In organizations and businesses, women are gaining the appreciation of their male colleagues for qualities like collaboration and efficiency. Researchers tracking the work of Congress from 1973 to 2008, for example, recently found that women are more successful than men at getting their bills through the House of Representatives.
Studies have also shown that stocks perform better when women sit on company boards, and some business experts argue that women make better bosses because they are especially good at motivating employees, offer superior creativity and care less about the status quo.
In a recent paper, researchers Peter J. Kuhn and Marie-Claire Villeval found that women may be more cooperative than men and have more confidence in the ability of their co-workers. Studies have also shown them to be more altruistic. Fury Road depicts women not just committed to their own survival but seeking the common good for all society, particularly the downtrodden. Unlike Mad Max, who is more of a loner cowboy, they excel in collaboration.
“My name is Max,” he says at the start of the film. “My world is reduced to a single instinct: survive.” In the end, he does not join the women poised to rebuild society. He prefers to travel the road alone.
The fan backlash against Fury Road, despite the critical acclaim, may reflect another societal shift in which many men feel that their social and economic power has been threatened. In a blog excoriating Fury Road, Aaron Clarey warns that male viewers could be “duped by explosions, fire tornadoes and desert raiders into seeing what is guaranteed to be nothing more than feminist propaganda, while at the same time being insulted AND tricked into viewing a piece of American culture ruined and rewritten right in front of their very eyes.”

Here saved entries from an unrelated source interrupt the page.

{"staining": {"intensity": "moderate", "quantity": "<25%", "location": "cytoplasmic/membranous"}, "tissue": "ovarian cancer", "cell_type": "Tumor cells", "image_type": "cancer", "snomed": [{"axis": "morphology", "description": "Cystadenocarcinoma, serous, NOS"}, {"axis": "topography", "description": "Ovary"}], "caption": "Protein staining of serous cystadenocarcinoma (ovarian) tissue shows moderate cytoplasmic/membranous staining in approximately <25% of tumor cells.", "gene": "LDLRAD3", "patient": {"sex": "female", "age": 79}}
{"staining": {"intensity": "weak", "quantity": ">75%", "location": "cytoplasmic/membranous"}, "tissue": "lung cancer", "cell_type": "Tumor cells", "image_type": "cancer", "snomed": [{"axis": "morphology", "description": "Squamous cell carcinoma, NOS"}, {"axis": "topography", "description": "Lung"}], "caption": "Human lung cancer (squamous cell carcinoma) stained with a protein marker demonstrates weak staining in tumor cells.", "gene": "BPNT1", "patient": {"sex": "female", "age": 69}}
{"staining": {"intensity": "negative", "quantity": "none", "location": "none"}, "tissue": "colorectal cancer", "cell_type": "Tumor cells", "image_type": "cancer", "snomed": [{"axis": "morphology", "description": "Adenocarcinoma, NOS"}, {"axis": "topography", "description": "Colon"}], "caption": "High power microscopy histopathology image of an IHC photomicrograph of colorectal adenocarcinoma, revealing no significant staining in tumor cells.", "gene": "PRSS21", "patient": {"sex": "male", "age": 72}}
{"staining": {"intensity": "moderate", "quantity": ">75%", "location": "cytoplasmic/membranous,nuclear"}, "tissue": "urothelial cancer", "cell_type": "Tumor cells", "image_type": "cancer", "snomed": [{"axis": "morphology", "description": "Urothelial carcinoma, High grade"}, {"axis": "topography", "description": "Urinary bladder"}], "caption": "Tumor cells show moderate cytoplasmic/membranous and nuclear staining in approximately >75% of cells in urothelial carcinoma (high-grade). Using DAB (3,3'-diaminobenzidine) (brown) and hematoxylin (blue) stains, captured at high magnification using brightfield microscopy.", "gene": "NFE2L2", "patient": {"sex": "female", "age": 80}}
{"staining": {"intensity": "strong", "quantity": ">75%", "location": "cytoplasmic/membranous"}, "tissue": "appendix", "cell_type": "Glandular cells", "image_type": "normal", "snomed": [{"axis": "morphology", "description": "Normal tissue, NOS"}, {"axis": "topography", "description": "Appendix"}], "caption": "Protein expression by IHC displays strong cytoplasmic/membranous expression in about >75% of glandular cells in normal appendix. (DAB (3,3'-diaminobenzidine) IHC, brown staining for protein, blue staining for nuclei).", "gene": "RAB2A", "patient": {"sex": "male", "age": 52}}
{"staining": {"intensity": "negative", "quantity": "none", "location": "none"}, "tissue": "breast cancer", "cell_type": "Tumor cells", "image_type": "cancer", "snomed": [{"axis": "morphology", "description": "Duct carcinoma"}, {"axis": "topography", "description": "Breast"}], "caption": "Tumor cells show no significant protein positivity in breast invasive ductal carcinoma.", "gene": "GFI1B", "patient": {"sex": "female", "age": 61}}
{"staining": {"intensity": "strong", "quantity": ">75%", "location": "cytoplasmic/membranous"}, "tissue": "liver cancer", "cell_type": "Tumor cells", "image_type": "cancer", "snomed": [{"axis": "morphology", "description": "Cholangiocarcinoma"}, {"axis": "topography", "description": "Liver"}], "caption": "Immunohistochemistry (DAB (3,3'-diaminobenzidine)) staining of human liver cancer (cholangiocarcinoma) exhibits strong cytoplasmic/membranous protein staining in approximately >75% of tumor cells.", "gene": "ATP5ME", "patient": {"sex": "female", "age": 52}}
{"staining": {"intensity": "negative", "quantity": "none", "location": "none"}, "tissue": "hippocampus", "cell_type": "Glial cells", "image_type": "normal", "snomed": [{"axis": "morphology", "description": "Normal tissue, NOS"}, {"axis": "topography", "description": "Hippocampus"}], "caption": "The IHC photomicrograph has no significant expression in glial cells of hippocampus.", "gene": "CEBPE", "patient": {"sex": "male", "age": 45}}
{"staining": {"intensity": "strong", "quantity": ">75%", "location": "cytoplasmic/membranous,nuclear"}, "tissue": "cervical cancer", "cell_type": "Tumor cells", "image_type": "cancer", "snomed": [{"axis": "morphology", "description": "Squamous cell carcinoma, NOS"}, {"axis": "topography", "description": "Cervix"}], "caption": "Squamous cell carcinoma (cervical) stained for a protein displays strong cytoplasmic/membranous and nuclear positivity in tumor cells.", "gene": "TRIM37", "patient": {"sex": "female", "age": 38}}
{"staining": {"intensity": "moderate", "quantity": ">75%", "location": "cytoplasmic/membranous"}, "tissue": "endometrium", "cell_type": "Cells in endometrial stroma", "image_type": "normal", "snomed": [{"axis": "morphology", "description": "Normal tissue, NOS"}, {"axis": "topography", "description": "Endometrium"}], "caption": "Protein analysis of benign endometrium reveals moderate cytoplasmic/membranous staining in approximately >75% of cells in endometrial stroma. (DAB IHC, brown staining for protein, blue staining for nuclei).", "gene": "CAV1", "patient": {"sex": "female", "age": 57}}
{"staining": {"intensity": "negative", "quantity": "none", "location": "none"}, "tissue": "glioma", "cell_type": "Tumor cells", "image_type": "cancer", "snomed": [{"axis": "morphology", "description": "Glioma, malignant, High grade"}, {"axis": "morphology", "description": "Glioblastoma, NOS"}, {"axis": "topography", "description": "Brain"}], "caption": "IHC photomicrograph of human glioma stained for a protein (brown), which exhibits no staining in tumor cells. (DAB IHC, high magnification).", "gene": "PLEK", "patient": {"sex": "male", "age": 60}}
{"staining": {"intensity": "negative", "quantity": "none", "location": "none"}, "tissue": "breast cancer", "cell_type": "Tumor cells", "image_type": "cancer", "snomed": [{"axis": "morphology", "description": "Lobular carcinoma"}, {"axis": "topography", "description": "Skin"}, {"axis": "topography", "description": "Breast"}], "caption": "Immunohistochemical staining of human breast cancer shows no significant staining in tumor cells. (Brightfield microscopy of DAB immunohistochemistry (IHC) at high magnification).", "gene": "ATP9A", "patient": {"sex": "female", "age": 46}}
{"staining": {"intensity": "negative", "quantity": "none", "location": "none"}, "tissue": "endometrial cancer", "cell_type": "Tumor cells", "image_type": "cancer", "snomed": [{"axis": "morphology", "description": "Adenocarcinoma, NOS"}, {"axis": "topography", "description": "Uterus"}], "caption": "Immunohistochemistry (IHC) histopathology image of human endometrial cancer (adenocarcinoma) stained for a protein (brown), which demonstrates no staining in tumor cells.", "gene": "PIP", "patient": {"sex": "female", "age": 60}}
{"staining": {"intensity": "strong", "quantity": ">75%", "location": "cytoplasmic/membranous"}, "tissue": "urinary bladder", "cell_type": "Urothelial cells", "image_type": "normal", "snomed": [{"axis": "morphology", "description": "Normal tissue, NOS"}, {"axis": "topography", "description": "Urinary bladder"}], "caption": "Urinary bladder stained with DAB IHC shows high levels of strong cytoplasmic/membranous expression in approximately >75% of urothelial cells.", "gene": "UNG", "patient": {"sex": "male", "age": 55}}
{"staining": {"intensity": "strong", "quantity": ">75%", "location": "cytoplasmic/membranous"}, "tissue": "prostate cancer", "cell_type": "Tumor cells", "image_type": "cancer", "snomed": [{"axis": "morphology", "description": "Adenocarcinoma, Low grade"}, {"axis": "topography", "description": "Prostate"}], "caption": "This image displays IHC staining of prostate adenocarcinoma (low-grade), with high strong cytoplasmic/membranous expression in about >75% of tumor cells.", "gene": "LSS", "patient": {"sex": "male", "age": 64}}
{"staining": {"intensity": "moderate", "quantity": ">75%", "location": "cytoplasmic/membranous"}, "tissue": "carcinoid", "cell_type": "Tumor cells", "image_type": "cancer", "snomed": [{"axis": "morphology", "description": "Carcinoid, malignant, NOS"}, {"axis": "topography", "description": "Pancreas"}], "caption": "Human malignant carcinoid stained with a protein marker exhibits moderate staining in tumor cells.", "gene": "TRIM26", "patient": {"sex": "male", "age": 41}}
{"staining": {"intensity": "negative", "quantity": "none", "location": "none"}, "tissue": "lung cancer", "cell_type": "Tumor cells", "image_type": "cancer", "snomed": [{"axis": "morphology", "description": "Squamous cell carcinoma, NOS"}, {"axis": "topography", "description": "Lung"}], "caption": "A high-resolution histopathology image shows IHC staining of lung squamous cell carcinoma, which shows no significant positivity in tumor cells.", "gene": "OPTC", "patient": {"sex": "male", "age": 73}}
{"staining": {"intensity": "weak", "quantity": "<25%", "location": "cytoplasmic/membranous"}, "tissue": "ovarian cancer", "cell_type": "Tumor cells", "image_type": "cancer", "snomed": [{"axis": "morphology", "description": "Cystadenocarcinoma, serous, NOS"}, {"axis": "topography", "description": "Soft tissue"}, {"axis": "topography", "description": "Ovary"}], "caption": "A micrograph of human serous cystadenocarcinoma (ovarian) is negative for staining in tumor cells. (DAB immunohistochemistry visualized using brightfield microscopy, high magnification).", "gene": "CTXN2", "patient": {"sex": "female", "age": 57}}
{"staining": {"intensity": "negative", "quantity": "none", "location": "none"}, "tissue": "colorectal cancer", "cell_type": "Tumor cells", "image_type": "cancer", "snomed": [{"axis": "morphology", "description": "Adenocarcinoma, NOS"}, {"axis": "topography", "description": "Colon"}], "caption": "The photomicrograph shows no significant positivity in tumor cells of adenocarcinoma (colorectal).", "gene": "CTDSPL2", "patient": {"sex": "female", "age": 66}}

Clarey’s screed seems to channel the sense of outrage and betrayal brewing among guys who no longer feel like men. More and more, they end up behind the counter in service jobs at Wal-Mart instead of working in more “manly” traditional roles as builders or physical laborers. Brawn and bravado do not earn many men points in the newer modes of employment. In addition, Congress seems uninterested in funding infrastructure projects that would create the sorts of high-paying construction jobs wiped out by the Great Recession.
In the home, men are no longer solely in charge. Sometimes they aren’t welcome in the family home at all. As researchers June Carbon and Naomi Cahn have pointed out, many working women who are not affluent are deciding not to marry because dealing with an unemployed or underemployed male is too much of a risk. Who wants another mouth to feed?
The Atlantic’s Hanna Rosin published a book in 2012 that calls up anxiety about how men fit into the new millennium, or rather how they don’t: The End of Men: And the Rise of Women.
As the United States considers the possibility of the first female president, questions about women and how they lead will continue to proliferate. Of course, being female does not mean that you can’t be corrupt or fail.
But there is excitement percolating about what women can accomplish at the highest levels of responsibility and what they have to offer both men and women who follow them. Even Mad Max, the epitome of ornery and damaged masculinity, responds to Furiosa’s call through the chaos of fiery destruction. “Wanna get through this?” she demands. “Let’s go!”
Furiosa’s leadership is Max’s best chance not only for survival, but also for redemption.